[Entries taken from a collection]
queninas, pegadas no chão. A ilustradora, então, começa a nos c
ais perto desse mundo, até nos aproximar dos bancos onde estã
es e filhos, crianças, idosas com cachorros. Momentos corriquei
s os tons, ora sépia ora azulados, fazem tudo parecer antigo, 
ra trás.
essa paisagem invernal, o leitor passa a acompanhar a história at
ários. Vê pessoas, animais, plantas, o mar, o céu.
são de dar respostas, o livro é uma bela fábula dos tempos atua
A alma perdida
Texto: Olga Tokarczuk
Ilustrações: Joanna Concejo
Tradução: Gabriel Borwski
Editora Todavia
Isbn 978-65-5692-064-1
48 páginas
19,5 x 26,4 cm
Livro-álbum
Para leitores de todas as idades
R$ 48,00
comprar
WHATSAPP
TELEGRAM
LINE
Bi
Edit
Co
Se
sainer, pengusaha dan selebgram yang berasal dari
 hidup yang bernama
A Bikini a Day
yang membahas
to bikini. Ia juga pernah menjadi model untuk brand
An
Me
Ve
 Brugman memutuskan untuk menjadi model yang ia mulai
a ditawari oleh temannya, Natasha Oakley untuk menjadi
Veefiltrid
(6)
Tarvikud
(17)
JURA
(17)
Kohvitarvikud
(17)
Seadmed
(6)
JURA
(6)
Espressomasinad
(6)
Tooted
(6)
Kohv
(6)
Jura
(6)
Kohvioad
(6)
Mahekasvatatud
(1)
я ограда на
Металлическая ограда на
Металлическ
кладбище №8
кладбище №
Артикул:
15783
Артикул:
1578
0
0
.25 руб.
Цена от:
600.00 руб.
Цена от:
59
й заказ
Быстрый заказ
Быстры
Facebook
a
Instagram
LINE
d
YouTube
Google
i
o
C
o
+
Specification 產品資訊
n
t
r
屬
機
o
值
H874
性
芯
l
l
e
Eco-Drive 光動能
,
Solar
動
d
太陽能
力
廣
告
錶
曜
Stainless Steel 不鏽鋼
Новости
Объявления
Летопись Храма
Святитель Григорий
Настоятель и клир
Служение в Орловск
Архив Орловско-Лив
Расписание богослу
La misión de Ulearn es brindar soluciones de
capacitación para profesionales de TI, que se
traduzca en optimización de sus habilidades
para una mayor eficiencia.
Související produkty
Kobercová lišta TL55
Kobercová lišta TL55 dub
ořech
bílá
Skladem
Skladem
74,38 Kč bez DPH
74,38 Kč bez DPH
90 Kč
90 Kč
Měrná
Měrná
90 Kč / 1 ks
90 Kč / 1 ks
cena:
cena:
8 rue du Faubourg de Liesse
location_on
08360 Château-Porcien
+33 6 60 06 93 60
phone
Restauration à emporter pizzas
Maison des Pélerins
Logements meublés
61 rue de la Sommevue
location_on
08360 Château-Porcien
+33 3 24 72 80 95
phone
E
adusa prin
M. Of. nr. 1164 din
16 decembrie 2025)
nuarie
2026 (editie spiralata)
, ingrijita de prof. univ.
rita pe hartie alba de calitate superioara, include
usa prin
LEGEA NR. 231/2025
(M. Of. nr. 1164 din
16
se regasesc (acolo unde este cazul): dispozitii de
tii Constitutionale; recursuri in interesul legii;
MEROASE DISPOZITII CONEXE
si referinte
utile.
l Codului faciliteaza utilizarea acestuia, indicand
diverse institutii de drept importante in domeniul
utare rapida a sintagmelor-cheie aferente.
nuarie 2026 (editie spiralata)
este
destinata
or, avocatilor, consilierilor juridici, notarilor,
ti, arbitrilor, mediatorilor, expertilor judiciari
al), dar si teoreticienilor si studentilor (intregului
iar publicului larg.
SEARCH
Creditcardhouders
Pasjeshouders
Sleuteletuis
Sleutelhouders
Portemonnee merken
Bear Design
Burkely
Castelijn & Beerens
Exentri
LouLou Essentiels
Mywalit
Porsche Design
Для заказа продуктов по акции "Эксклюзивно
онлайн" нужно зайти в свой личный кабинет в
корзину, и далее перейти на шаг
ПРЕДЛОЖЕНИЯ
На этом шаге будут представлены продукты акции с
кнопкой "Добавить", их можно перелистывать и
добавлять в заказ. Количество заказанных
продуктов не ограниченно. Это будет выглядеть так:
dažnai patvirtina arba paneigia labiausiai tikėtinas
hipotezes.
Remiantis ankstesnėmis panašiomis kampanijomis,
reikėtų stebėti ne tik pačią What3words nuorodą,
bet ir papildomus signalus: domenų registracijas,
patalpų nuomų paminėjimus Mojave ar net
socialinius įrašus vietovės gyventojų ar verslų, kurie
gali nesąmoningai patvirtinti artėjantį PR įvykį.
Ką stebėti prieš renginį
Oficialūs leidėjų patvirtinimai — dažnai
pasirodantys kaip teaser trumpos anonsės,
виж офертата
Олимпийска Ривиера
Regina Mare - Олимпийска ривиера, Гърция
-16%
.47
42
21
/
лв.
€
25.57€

- PROBLEM TO SOLVE: Set down every entry once more, exactly as it was written above.

- SOLUTION:
queninas, pegadas no chão. A ilustradora, então, começa a nos c
ais perto desse mundo, até nos aproximar dos bancos onde estã
es e filhos, crianças, idosas com cachorros. Momentos corriquei
s os tons, ora sépia ora azulados, fazem tudo parecer antigo, 
ra trás.
essa paisagem invernal, o leitor passa a acompanhar a história at
ários. Vê pessoas, animais, plantas, o mar, o céu.
são de dar respostas, o livro é uma bela fábula dos tempos atua
A alma perdida
Texto: Olga Tokarczuk
Ilustrações: Joanna Concejo
Tradução: Gabriel Borwski
Editora Todavia
Isbn 978-65-5692-064-1
48 páginas
19,5 x 26,4 cm
Livro-álbum
Para leitores de todas as idades
R$ 48,00
comprar
WHATSAPP
TELEGRAM
LINE
Bi
Edit
Co
Se
sainer, pengusaha dan selebgram yang berasal dari
 hidup yang bernama
A Bikini a Day
yang membahas
to bikini. Ia juga pernah menjadi model untuk brand
An
Me
Ve
 Brugman memutuskan untuk menjadi model yang ia mulai
a ditawari oleh temannya, Natasha Oakley untuk menjadi
Veefiltrid
(6)
Tarvikud
(17)
JURA
(17)
Kohvitarvikud
(17)
Seadmed
(6)
JURA
(6)
Espressomasinad
(6)
Tooted
(6)
Kohv
(6)
Jura
(6)
Kohvioad
(6)
Mahekasvatatud
(1)
я ограда на
Металлическая ограда на
Металлическ
кладбище №8
кладбище №
Артикул:
15783
Артикул:
1578
0
0
.25 руб.
Цена от:
600.00 руб.
Цена от:
59
й заказ
Быстрый заказ
Быстры
Facebook
a
Instagram
LINE
d
YouTube
Google
i
o
C
o
+
Specification 產品資訊
n
t
r
屬
機
o
值
H874
性
芯
l
l
e
Eco-Drive 光動能
,
Solar
動
d
太陽能
力
廣
告
錶
曜
Stainless Steel 不鏽鋼
Новости
Объявления
Летопись Храма
Святитель Григорий
Настоятель и клир
Служение в Орловск
Архив Орловско-Лив
Расписание богослу
La misión de Ulearn es brindar soluciones de
capacitación para profesionales de TI, que se
traduzca en optimización de sus habilidades
para una mayor eficiencia.
Související produkty
Kobercová lišta TL55
Kobercová lišta TL55 dub
ořech
bílá
Skladem
Skladem
74,38 Kč bez DPH
74,38 Kč bez DPH
90 Kč
90 Kč
Měrná
Měrná
90 Kč / 1 ks
90 Kč / 1 ks
cena:
cena:
8 rue du Faubourg de Liesse
location_on
08360 Château-Porcien
+33 6 60 06 93 60
phone
Restauration à emporter pizzas
Maison des Pélerins
Logements meublés
61 rue de la Sommevue
location_on
08360 Château-Porcien
+33 3 24 72 80 95
phone
E
adusa prin
M. Of. nr. 1164 din
16 decembrie 2025)
nuarie
2026 (editie spiralata)
, ingrijita de prof. univ.
rita pe hartie alba de calitate superioara, include
usa prin
LEGEA NR. 231/2025
(M. Of. nr. 1164 din
16
se regasesc (acolo unde este cazul): dispozitii de
tii Constitutionale; recursuri in interesul legii;
MEROASE DISPOZITII CONEXE
si referinte
utile.
l Codului faciliteaza utilizarea acestuia, indicand
diverse institutii de drept importante in domeniul
utare rapida a sintagmelor-cheie aferente.
nuarie 2026 (editie spiralata)
este
destinata
or, avocatilor, consilierilor juridici, notarilor,
ti, arbitrilor, mediatorilor, expertilor judiciari
al), dar si teoreticienilor si studentilor (intregului
iar publicului larg.
SEARCH
Creditcardhouders
Pasjeshouders
Sleuteletuis
Sleutelhouders
Portemonnee merken
Bear Design
Burkely
Castelijn & Beerens
Exentri
LouLou Essentiels
Mywalit
Porsche Design
Для заказа продуктов по акции "Эксклюзивно
онлайн" нужно зайти в свой личный кабинет в
корзину, и далее перейти на шаг
ПРЕДЛОЖЕНИЯ
На этом шаге будут представлены продукты акции с
кнопкой "Добавить", их можно перелистывать и
добавлять в заказ. Количество заказанных
продуктов не ограниченно. Это будет выглядеть так:
dažnai patvirtina arba paneigia labiausiai tikėtinas
hipotezes.
Remiantis ankstesnėmis panašiomis kampanijomis,
reikėtų stebėti ne tik pačią What3words nuorodą,
bet ir papildomus signalus: domenų registracijas,
patalpų nuomų paminėjimus Mojave ar net
socialinius įrašus vietovės gyventojų ar verslų, kurie
gali nesąmoningai patvirtinti artėjantį PR įvykį.
Ką stebėti prieš renginį
Oficialūs leidėjų patvirtinimai — dažnai
pasirodantys kaip teaser trumpos anonsės,
виж офертата
Олимпийска Ривиера
Regina Mare - Олимпийска ривиера, Гърция
-16%
.47
42
21
/
лв.
€
25.57€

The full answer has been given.